AAAR 37th Annual Conference October 14 - October 18, 2019 Oregon Convention Center Portland, Oregon, USA
Abstract View
Spreading Ratio and Morphology of Size-dependent Secondary Organic Aerosols
ZIYING LEI, Nicole Olson, Yue Zhang, Yuzhi Chen, Andrew Lambe, Natalie White, Joanna Atkin, Jason Surratt, Andrew Ault, University of Michigan
Abstract Number: 277 Working Group: Aerosol Chemistry
Abstract Secondary organic aerosols (SOA), accounting for a large portion of the atmospheric particulate matter, are formed by oxidation of volatile organic compounds (VOC). VOC oxidation products either nucleate, condense, or undergo multiphase chemical processes that contribute to SOA mass loadings. Resolving the chemical complexity, morphology, and viscosity of SOA is crucial for understanding the impacts of atmospheric aerosols. Viscosity can be defined in terms of the spreading ratio of impacted particles. The chemical composition of particles and relative humidity (RH) both affect viscosity and need to be accounted for when determining and predicting aerosol particle spreading ratios.
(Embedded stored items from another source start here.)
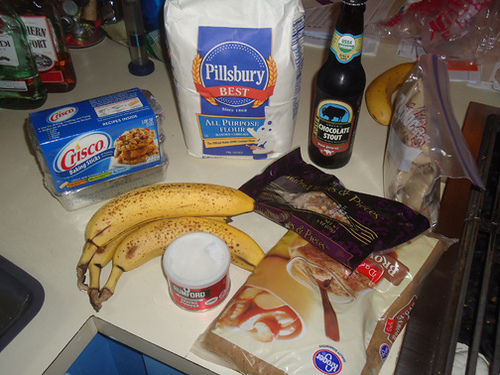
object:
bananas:
[96, 217, 268, 305]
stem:
[76, 234, 107, 296]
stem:
[97, 266, 121, 302]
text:
[204, 63, 266, 86]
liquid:
[14, 2, 80, 96]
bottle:
[306, 1, 370, 171]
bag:
[237, 145, 433, 272]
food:
[235, 143, 434, 275]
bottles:
[0, 0, 51, 112]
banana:
[76, 180, 261, 291]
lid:
[162, 231, 236, 291]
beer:
[308, 0, 369, 171]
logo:
[312, 341, 352, 374]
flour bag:
[162, 0, 306, 162]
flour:
[164, 0, 310, 161]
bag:
[381, 52, 489, 238]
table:
[0, 33, 499, 374]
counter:
[0, 37, 499, 374]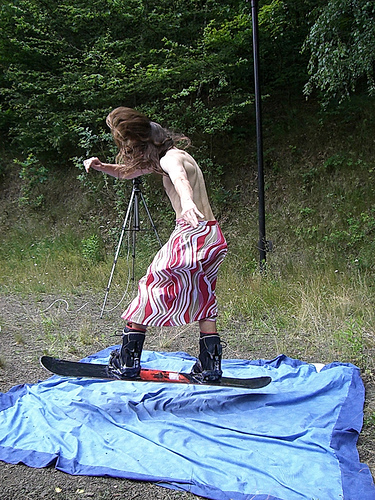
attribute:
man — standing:
[84, 123, 238, 382]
However, the viscosity of atmospheric particles is currently poorly quantified, and understanding the relationship between spreading ratios of size-selected aerosol particles and viscosity is still incomplete. Morphology also plays an important role in understanding atmospheric aerosols since it affects mixing state, heterogeneous chemical reactions, and optical properties, but is hard to quantify in SOA models due to complex chemical compositions and diverse ambient conditions.
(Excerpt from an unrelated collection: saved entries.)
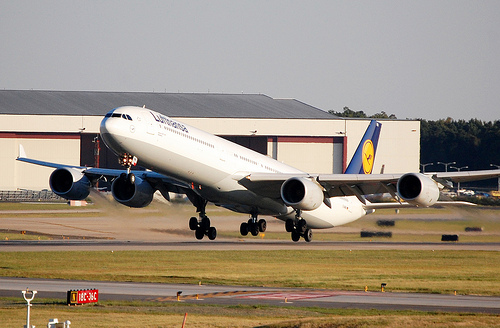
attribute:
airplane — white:
[130, 117, 236, 162]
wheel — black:
[201, 220, 209, 228]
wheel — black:
[190, 215, 196, 225]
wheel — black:
[210, 233, 215, 237]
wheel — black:
[197, 235, 202, 240]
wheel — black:
[285, 220, 291, 228]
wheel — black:
[307, 233, 312, 238]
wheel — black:
[292, 237, 296, 242]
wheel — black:
[252, 230, 257, 234]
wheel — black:
[241, 224, 246, 234]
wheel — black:
[249, 219, 252, 224]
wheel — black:
[262, 221, 265, 223]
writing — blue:
[152, 111, 177, 127]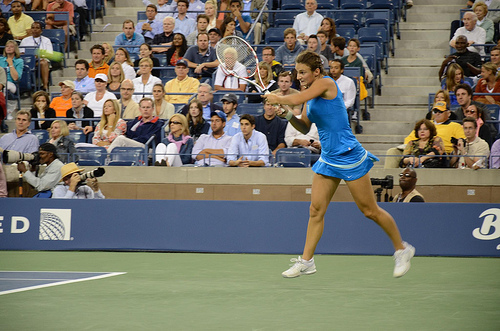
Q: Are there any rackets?
A: Yes, there is a racket.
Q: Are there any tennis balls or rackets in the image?
A: Yes, there is a racket.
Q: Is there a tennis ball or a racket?
A: Yes, there is a racket.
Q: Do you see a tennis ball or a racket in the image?
A: Yes, there is a racket.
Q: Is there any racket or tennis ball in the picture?
A: Yes, there is a racket.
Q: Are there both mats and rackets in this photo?
A: No, there is a racket but no mats.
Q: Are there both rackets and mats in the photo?
A: No, there is a racket but no mats.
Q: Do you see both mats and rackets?
A: No, there is a racket but no mats.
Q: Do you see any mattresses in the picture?
A: No, there are no mattresses.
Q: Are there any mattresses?
A: No, there are no mattresses.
This study investigated size-dependent spreading ratios and morphologies of four different types of SOA, such as toluene SOA, α-pinene SOA, isoprene SOA, and β-caryophyllene SOA. To determine spreading ratio as a function of particle chemical composition and size, laboratory experiments were conducted on four types of size-selected SOA particles (150nm, 200nm, and 250nm) at 50% RH. Atomic force microscopy coupled with infrared spectroscopy (AFM-IR) and Raman spectroscopy were used to characterize morphology, spreading ratio, and chemical composition of individual SOA particles. Results show that phase separation frequently occurred; specifically, core-shell and partially-engulfed morphologies were observed for the four types of SOA examined. Spreading ratios significantly changed as a function of the SOA precursor, which can be used to improve estimates of SOA physicochemical properties.